The output of \(M_\theta (Y|X,\rho )\) was made dependent on \(\rho\) in two ways. First, we proposed dynamic leaky ReLUs as a way of propagating size information through the negative activations of the network. Second, a feature mapping layer was added which scales the length of the low-dimensional feature vector proportional to the value of \(\rho\). This feature mapping is inspired by variational encoder–decoder networks which perform a similar operation to generate new samples representative of the input data instead of segmentation proposals. In future work, variational methods such as in [6] can be explored to sample, e.g., coarseness in addition to size. This facilitates the generation of infinite unique region proposals for even better heatmap generation. Additionally, this method only models the intervariability between assessors. Another interesting research direction would be the intravariability of a single assessor with respect to the entire data set. This would allow for an aleatoric uncertainty estimate without the need of multiple assessors.

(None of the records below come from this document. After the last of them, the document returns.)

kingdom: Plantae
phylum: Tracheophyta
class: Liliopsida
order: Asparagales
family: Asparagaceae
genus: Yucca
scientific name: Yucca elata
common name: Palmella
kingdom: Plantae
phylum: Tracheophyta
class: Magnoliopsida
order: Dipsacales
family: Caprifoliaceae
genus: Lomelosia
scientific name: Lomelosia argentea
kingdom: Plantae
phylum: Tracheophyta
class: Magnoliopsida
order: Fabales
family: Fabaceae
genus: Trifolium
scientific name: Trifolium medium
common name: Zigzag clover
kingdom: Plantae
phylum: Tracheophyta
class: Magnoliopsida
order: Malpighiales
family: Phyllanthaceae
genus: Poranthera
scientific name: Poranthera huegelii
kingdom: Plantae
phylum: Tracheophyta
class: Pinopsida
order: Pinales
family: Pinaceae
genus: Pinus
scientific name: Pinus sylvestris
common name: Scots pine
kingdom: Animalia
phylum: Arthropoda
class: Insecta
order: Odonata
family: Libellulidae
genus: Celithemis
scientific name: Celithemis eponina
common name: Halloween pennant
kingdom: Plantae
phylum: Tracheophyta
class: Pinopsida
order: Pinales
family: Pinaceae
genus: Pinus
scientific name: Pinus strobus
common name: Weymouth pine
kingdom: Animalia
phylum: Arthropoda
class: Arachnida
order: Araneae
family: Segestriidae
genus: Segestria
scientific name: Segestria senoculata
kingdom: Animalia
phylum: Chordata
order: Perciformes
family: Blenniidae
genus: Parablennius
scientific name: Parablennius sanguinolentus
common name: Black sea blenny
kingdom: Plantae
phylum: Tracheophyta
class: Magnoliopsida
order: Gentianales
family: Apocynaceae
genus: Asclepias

As mentioned in Sect. 2.1.3, images were omitted when the expert annotations did not overlap at all. One of the reasons why images without consensus were removed is attributed to the current implementation of the algorithm. Without a nonzero intersection, the interpolation cannot be calculated which is required to compute the loss. However, there is useful information in these samples that is currently not employed. In future work, this limitation can be addressed to allow for these cases as well by, e.g., creating a synthetic intersection or by using a different loss function for these images.

In other medical fields, inter-observer variability is also a relevant problem. For example, Response Evaluation Criteria In Solid Tumors (RECIST) is the standard measurement for tumor extent to evaluate treatment responses in cancer patients. For this reason, RECIST annotations must be accurate to avoid wrong conclusions which could impact the patient severely. In related work by Tang et al. [21], an algorithm was developed that automatically generates RECIST annotations from image patches containing a tumor. The proposed model has less intervariability compared to the other assessors which shows model stability. However, the intervariability between assessors might contain useful information, which is currently not used. The model proposed in this work could easily be adapted to work with RECIST annotations as well. By incorporating the intervariability during training, the model proposed by Tang et al. could be improved further.

Upon acceptation, the code for hypersphere encoder–decoder networks will be made publicly available.